Como funciona o hook_node_access
Todo módulo que implementar o hook_node_access
receberá três argumentos – o node, a operação (criação, remoção, atualização, ou visualização), e o usuário requisitante – e poderá responder à requisição de acesso de três formas:
- Explicitamente negando acesso;
- Explicitamente concedendo acesso;
- Explicita ou implicitamente ignorando.
A escolha se dá ao retornar do hook uma das constantes equivalentes: NODE_ACCESS_DENY
, NODE_ACCESS_ALLOW
, NODE_ACCESS_IGNORE
. Não retornar valor da função consiste em implicitamente ignorar a requisição.
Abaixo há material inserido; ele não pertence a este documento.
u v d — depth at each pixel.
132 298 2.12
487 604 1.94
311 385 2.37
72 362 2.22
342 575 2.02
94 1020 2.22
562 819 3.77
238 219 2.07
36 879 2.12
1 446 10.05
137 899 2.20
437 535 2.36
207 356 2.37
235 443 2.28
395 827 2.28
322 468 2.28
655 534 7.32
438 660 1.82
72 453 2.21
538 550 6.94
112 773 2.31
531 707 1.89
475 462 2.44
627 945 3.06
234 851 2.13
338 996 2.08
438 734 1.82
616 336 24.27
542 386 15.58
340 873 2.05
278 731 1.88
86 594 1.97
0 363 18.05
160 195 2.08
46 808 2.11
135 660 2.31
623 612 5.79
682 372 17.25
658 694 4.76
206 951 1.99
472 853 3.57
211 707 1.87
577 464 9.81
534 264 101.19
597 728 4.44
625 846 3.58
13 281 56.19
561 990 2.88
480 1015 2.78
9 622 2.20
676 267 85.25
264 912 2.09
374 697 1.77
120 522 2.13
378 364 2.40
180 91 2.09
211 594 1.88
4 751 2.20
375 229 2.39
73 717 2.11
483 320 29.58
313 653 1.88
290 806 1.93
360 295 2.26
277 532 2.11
Caso qualquer implementação negar a requisição, o acesso ao node será negado. Caso nenhuma implementação negar a requisição, e ao menos uma conceder acesso, o acesso será permitido.
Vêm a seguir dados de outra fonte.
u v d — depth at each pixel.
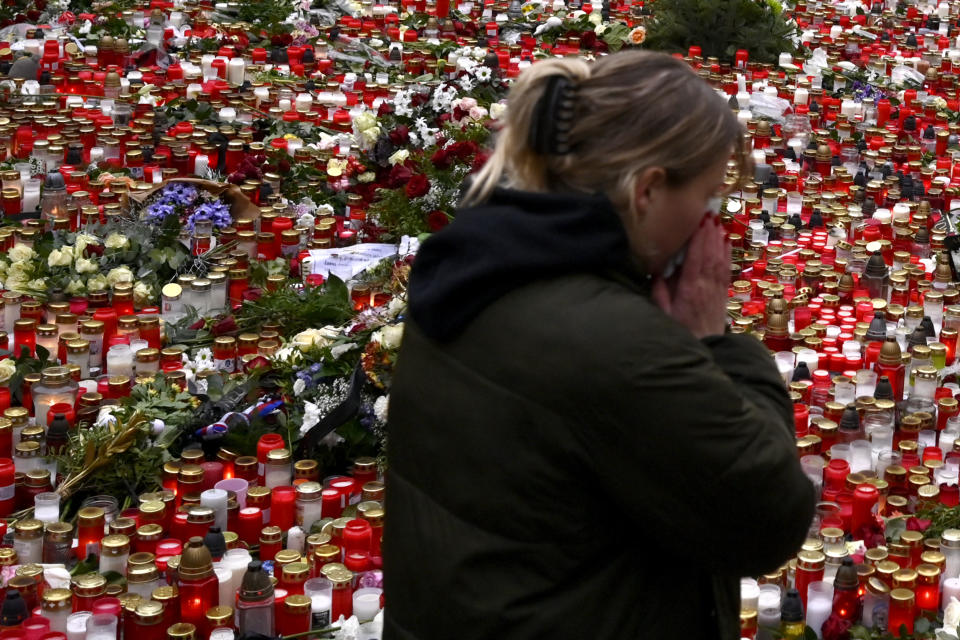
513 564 2.46
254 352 7.19
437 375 2.56
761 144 12.67
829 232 9.77
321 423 6.06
Se todas as implementações ignorarem a requisição, o sistema de acesso seguirá para o quarto e último passo do sistema de acesso: o sistema de concessão de chaves
O sistema de concessão de chaves
Embora o hook_node_access
seja infinitamente flexível e portanto suficiente para resolver qualquer regra de negócio que envolva controle de acesso no Drupal, ele não só é performativamente inviável como conceitualmente errado quando falamos de listas (e, para o Drupal, listar nodes é considerado uma operação básica, quase como um uma quinta operação no tradicional CRUD). Isso ocorre porque esse tipo de operação é realizada diretamente no banco de dados, pode incluir paginação ou mesmo queries combinadas. Seria, portanto, inviável depender do hook_node_access
para controlar acesso nesse nível, visto que teríamos que executar o hook para cada node possivelmente listado antes mesmo de gerar a lista em questão.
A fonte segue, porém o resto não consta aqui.